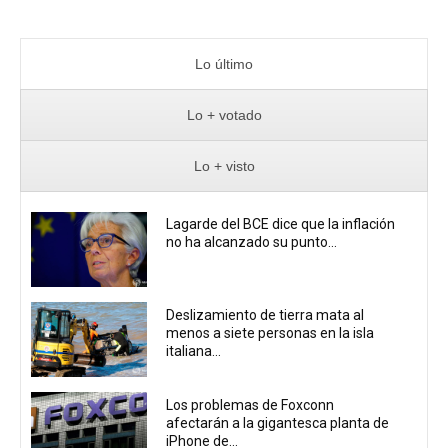
Lo último
Lo + votado
Lo + visto
Lagarde del BCE dice que la inflación
no ha alcanzado su punto...
Deslizamiento de tierra mata al
menos a siete personas en la isla
italiana...
Los problemas de Foxconn
afectarán a la gigantesca planta de
iPhone de...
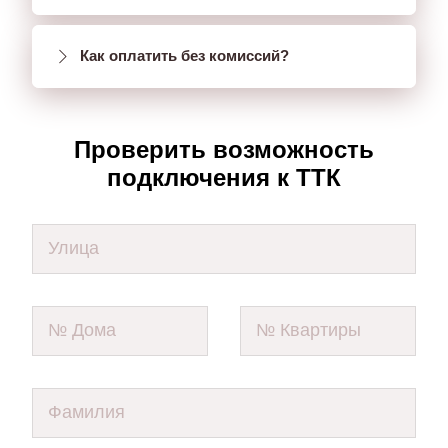
Как оплатить без комиссий?
Проверить возможность
подключения к ТТК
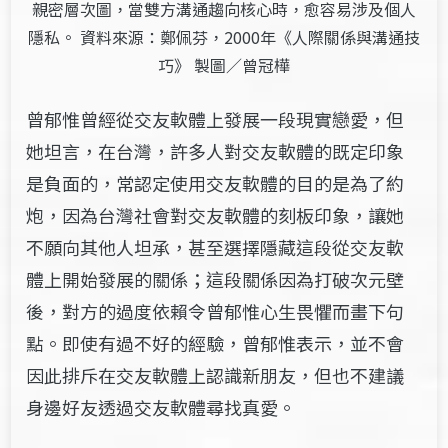
親密層次圖，當雙方溝通趨向核心時，愈容易涉及個人
隱私。 資料來源：鄭佩芬，2000年《人際關係與溝通技
巧》 製圖／曾冠樺
曾郁惟曾經從交友軟體上發展一段現實戀愛，但
她坦言，在台灣，許多人對交友軟體的既定印象
是負面的，常認定使用交友軟體的目的是為了約
炮，因為台灣社會對交友軟體的刻板印象，讓她
不願向其他人坦承，甚至選擇隱藏這段從交友軟
體上開始發展的關係；這段關係因為打破次元壁
後，對方的過度依賴令曾郁惟心生畏懼而畫下句
點。即使有過不好的經驗，曾郁惟表示，並不會
因此排斥在交友軟體上認識新朋友，但也不建議
身邊好友透過交友軟體尋找真愛。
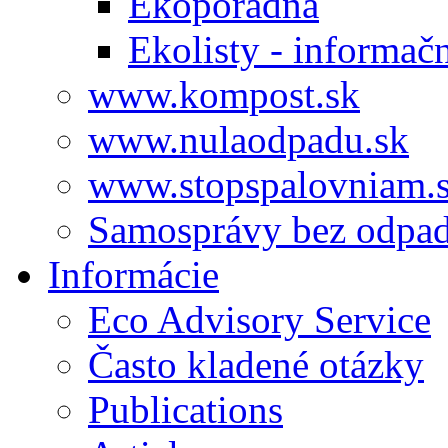
Ekoporadňa
Ekolisty - informač
www.kompost.sk
www.nulaodpadu.sk
www.stopspalovniam.
Samosprávy bez odpa
Informácie
Eco Advisory Service
Často kladené otázky
Publications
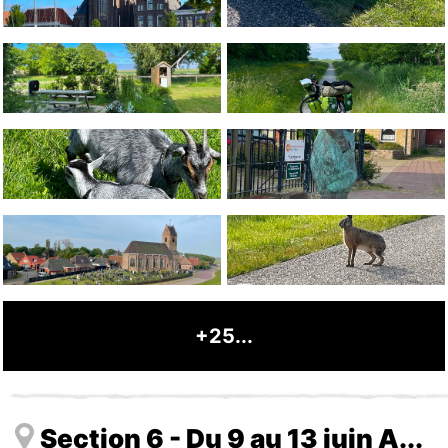
+25...
Section 6 - Du 9 au 13 juin A...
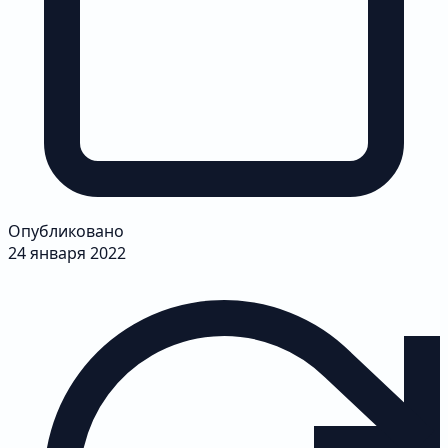
Опубликовано
24 января 2022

What to work on ->
Could you retype all the entries above exactly, without the pictures?

Problem solution ->
Lo último
Lo + votado
Lo + visto
Lagarde del BCE dice que la inflación
no ha alcanzado su punto...
Deslizamiento de tierra mata al
menos a siete personas en la isla
italiana...
Los problemas de Foxconn
afectarán a la gigantesca planta de
iPhone de...
Как оплатить без комиссий?
Проверить возможность
подключения к ТТК
親密層次圖，當雙方溝通趨向核心時，愈容易涉及個人
隱私。 資料來源：鄭佩芬，2000年《人際關係與溝通技
巧》 製圖／曾冠樺
曾郁惟曾經從交友軟體上發展一段現實戀愛，但
她坦言，在台灣，許多人對交友軟體的既定印象
是負面的，常認定使用交友軟體的目的是為了約
炮，因為台灣社會對交友軟體的刻板印象，讓她
不願向其他人坦承，甚至選擇隱藏這段從交友軟
體上開始發展的關係；這段關係因為打破次元壁
後，對方的過度依賴令曾郁惟心生畏懼而畫下句
點。即使有過不好的經驗，曾郁惟表示，並不會
因此排斥在交友軟體上認識新朋友，但也不建議
身邊好友透過交友軟體尋找真愛。
Ekoporadňa
Ekolisty - informač
www.kompost.sk
www.nulaodpadu.sk
www.stopspalovniam.
Samosprávy bez odpa
Informácie
Eco Advisory Service
Často kladené otázky
Publications
+25...
Section 6 - Du 9 au 13 juin A...
Опубликовано
24 января 2022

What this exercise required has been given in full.